- Born: Robert Tileston Gannett September 26, 1917 Boston, Massachusetts, U.S.
- Died: August 26, 2012 (aged 94) Brattleboro, Vermont, U.S.
- Education: Harvard University (AB, LLB)
- Occupations: Politician; lawyer;
- Spouse: Sarah Alden Derby ​ ​(m. 1941; died 1999)​
- Children: 3

= Robert T. Gannett =

American politician and lawyer (1917–2012)

Robert Tileston Gannett (September 26, 1917 - August 26, 2012) was an American politician and lawyer.
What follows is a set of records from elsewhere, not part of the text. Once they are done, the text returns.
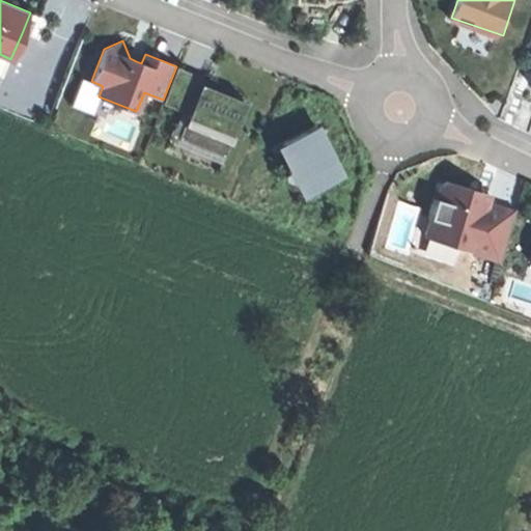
[(0,76),(3,78),(10,59),(0,54),(0,76)]
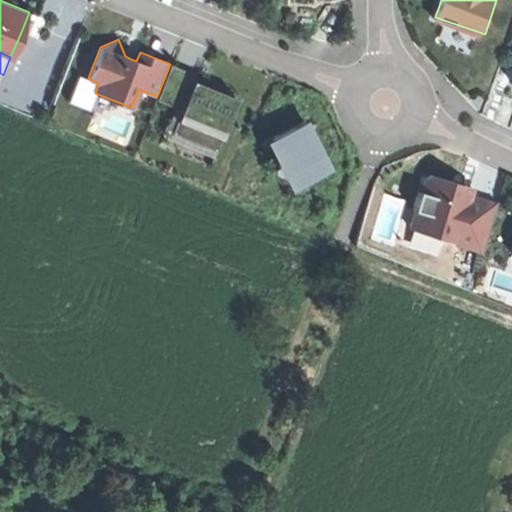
[(196,74),(170,64),(157,96),(156,99),(181,109),(172,132),(216,149),(236,98),(206,86),(193,80),(196,74)]
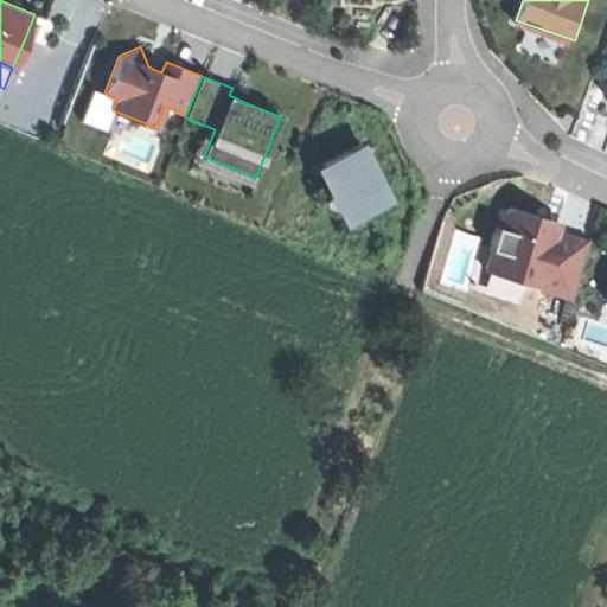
[(360,142),(324,161),(352,217),(389,199),(360,142)]
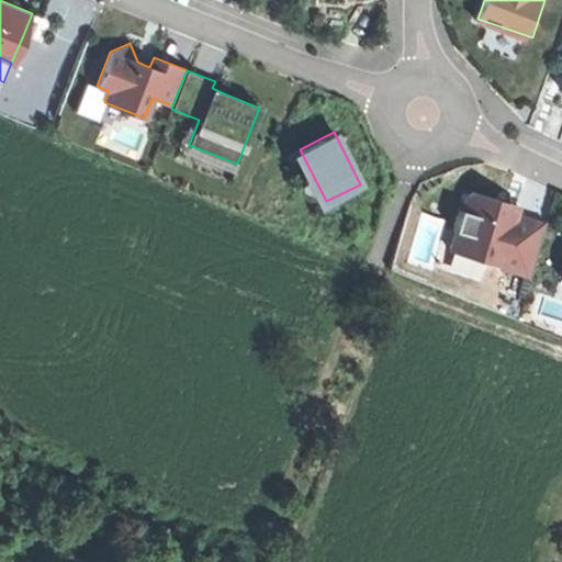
[(513,215),(515,210),(496,204),(497,199),(473,191),(469,193),(464,210),(459,209),(452,229),(454,229),(449,248),(529,272),(528,276),(529,277),(546,222),(544,222),(543,224),(513,215)]
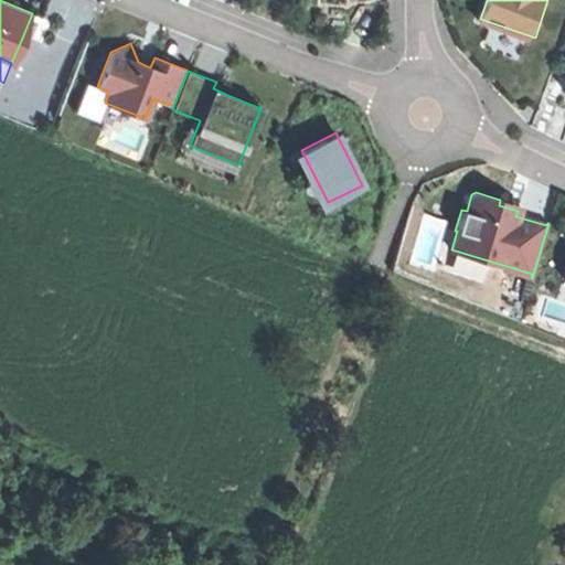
[(509,202),(500,200),(499,205),(518,211),(519,205),(509,202)]
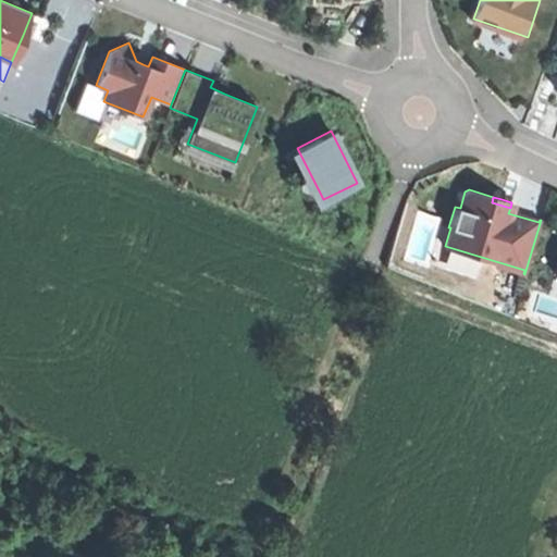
All buildings are outlined.
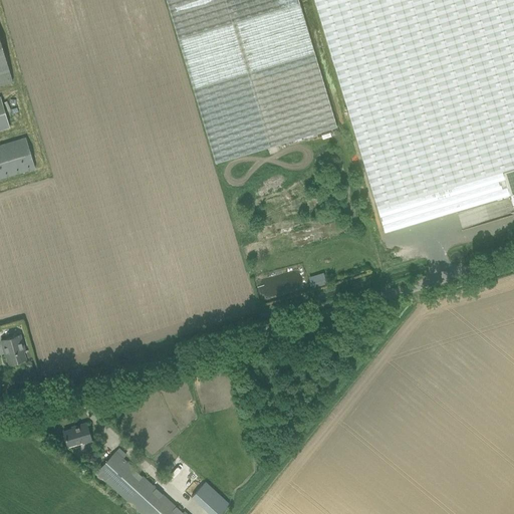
[(166,0),(179,41),(216,164),(338,127),(299,0),(166,0)]
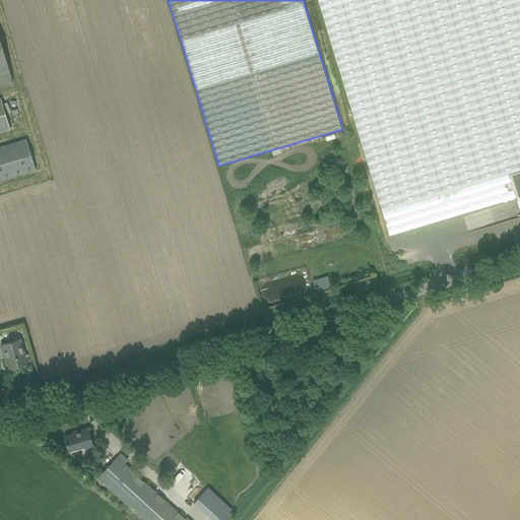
[(519,0),(318,0),(389,235),(516,196),(519,210),(519,0)]
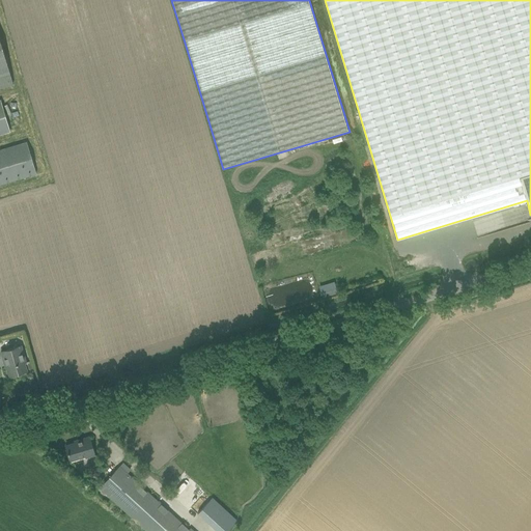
[(0,40),(0,88),(14,84),(0,40)]
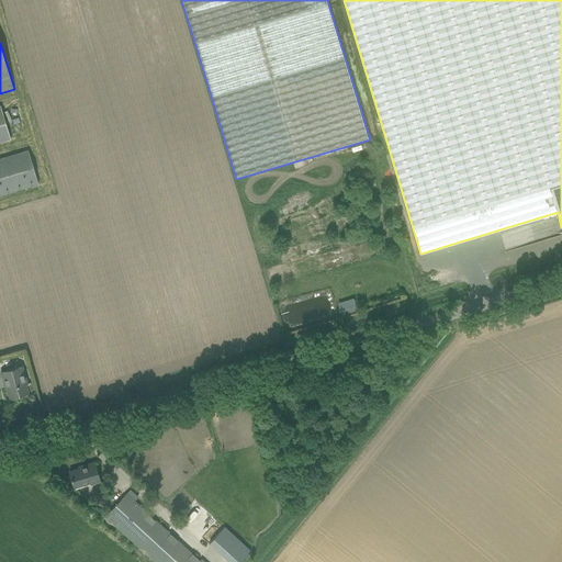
[(0,158),(0,142),(10,139),(0,107),(0,105),(0,194),(38,183),(29,150),(0,158)]
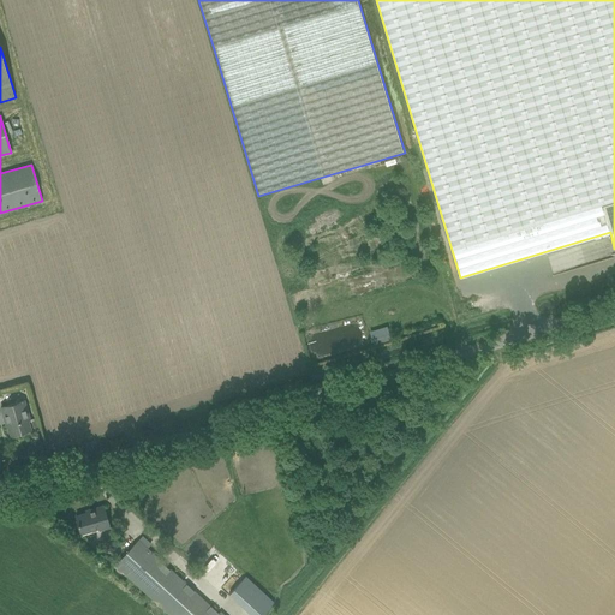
[(392,339),(389,333),(371,339),(372,345),(392,339)]
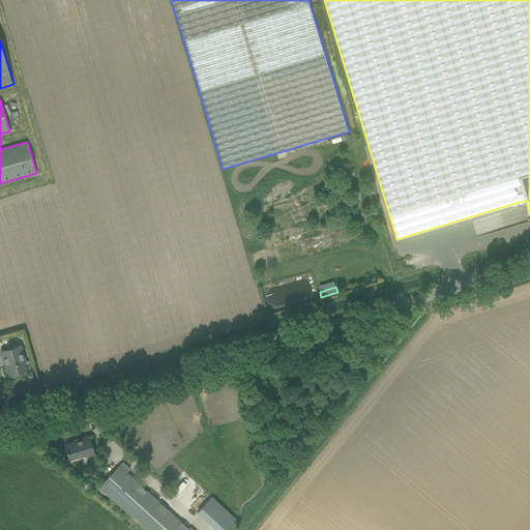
[(7,366),(9,376),(26,371),(24,361),(26,361),(21,345),(1,351),(5,367),(7,366)]
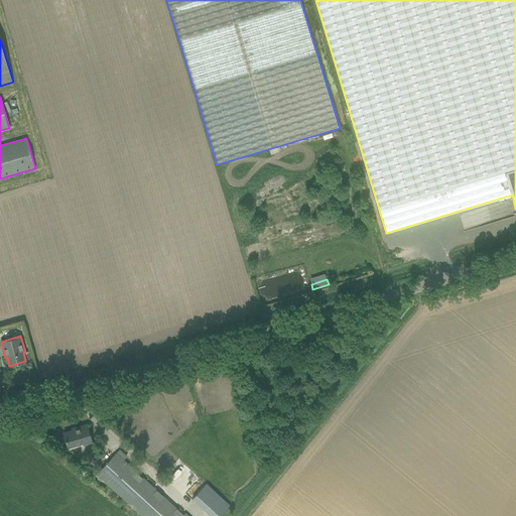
[(23,352),(25,361),(31,359),(29,351),(25,352),(23,352)]
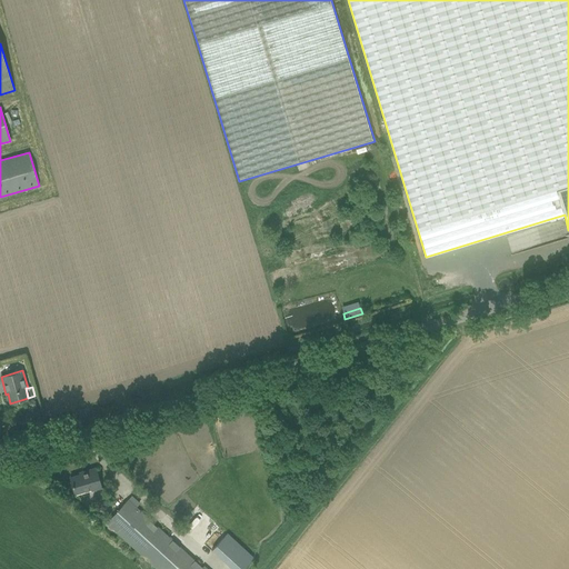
[(90,492),(102,489),(96,468),(83,471),(85,473),(70,478),(76,496),(90,491),(90,492)]
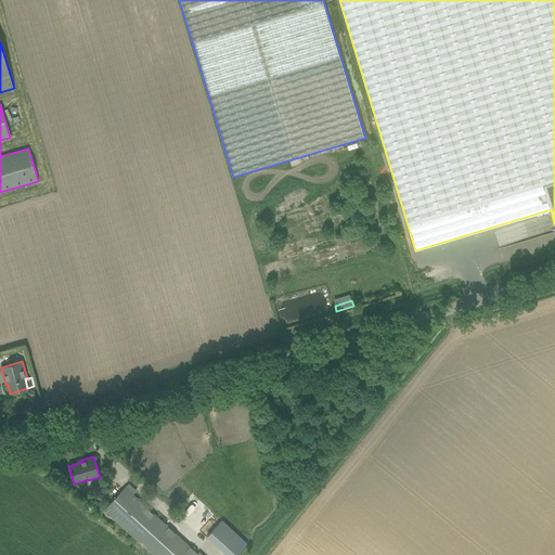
[(197,554),(125,488),(104,511),(153,554),(197,554)]
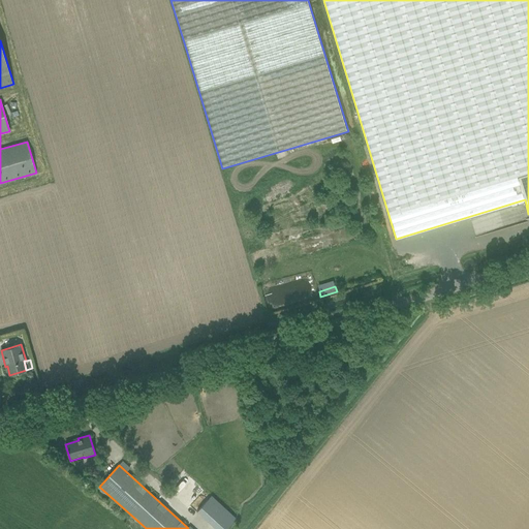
[(226,528),(237,519),(212,496),(197,512),(215,528),(226,528)]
Born in Boston, Massachusetts, Gannett graduated from Milton Academy in 1935. He then graduated from Harvard University in 1939 and received his law degree from Harvard Law School in 1942. He enlisted in the United States Army during World War II. He served in the field artillery from 1942 to 1946, including combat service in Europe in 1944 and 1945, and attained the rank of major. After the war, he practiced law in Brattleboro, Vermont. Gannett served as a Republican in the Vermont House of Representatives from 1953 to 1961 and served in the Vermont State Senate from 1972 to 1993.

Gannett was married to Sarah Alden "Aldie" Derby (December 11, 1920 – May 17, 1999), a granddaughter of President Theodore Roosevelt. The couple had three children. In 1986, the Vermont Chamber of Commerce selected him as its Man of the Year. Both Gannett and his wife, Aldie, received honorary degrees from the University of Vermont. He was affiliated with Brattleboro Memorial Hospital, the Prouty Center, the Southern Vermont Arts Council, the Vermont Community Foundation, Youth Services, the Green Mountain Club, the Brattleboro Retreat, the Snelling Center, Harris Hill and the Brattleboro Rotary Club (of which he was a founding member).

Gannett died in Brattleboro, Vermont, aged 94.